Speaker
Description
The development of techniques based on machine learning (ML) relies on the availability of datasets. Many studies are carried out within the context of particular experiments, using e.g. their simulation data. This narrows down the possibilities for collaboration as well as publication, with only limited datasets published for open access.
This gap can be bridged with the datasets produced with the Open Data Detector (ODD), a detector designed for algorithm research and development. Its goal is to create a benchmark detector with public simulation data released and available for algorithm studies. Such data can be used for all the ongoing activities in the areas such as fast simulation or reconstruction.

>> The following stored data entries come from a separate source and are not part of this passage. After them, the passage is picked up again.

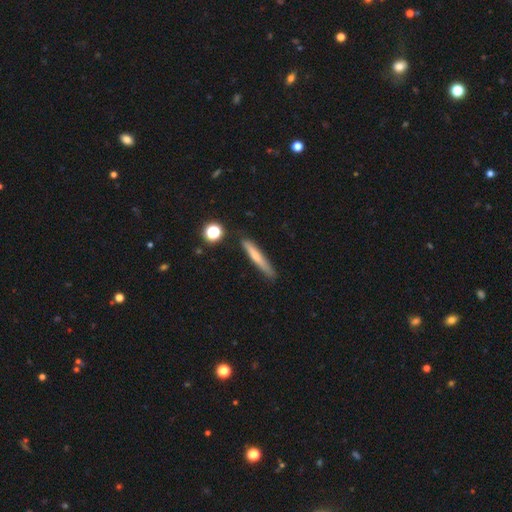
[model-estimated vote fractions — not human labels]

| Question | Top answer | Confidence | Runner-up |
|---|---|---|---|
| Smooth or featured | smooth | 63% | featured or disk (29%) |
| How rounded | cigar-shaped | 94% | in between (4%) |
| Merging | none | 83% | minor disturbance (12%) |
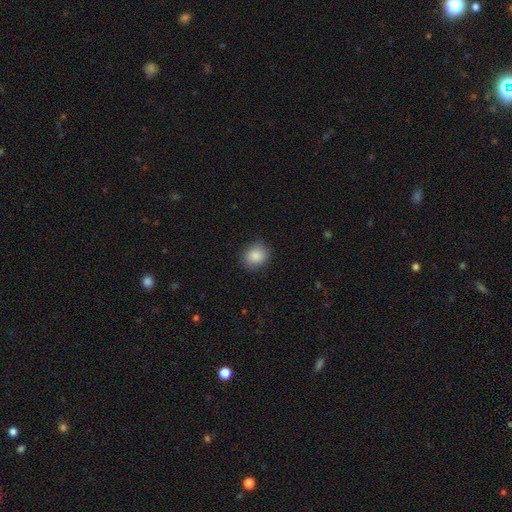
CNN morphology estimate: This appears to be a smooth galaxy with no disk features (88%) that is round (74%). Merging: none (86%).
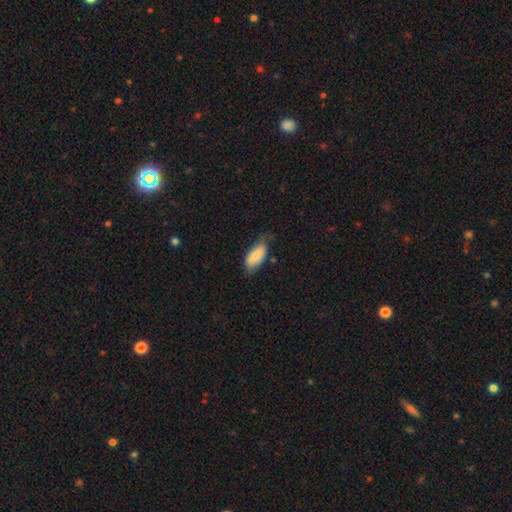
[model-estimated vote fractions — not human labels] Overall: smooth (79%). How rounded: in between (89%). Merging: none (60%; minor disturbance 32%).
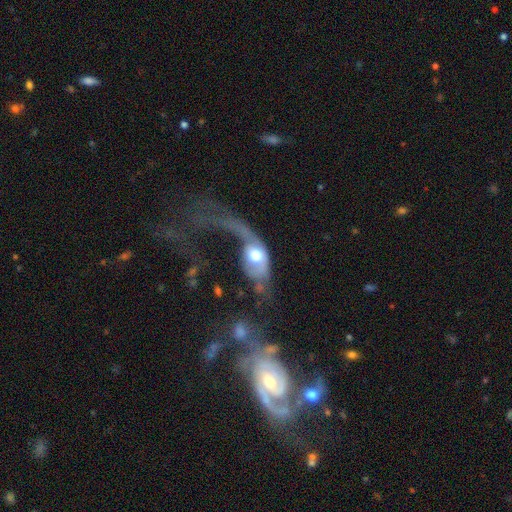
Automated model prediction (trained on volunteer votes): Morphology: type=smooth (47%); merging=major disturbance (69%).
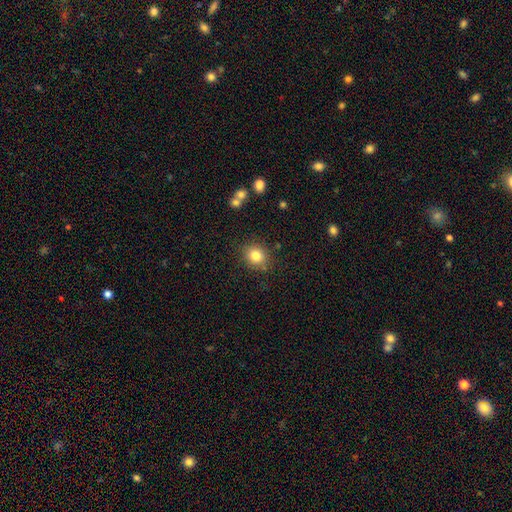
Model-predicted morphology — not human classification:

The tracking system of the ODD is an evolution of the detector used in the successful Tracking Machine Learning Challenge, offering a more complex and realistic design. It is complemented with the granular calorimetry and will be completed with the muon system. The magnetic field in the detector can be created with a solenoid located either in front or behind the calorimeters, providing two alternative options for detector studies.
The Calo Challenge, the first ML challenge focused on the development of the ML fast shower simulation, provided valuable feedback regarding the dataset for the ML-based fast simulation studies. Different representation of shower data is among the most important features of the ODD dataset. This should avoid bias towards the choice of the ML architecture. A wider range of particles and wider pseudorapidity coverage will present a more realistic complexity of the problem that experiments face. Ultimately, the ODD dataset users will be provided with the possibility of inserting their models inside the simulation framework, thus allowing a fair comparison of full and fast simulation in terms of accuracy as well as time and memory performance.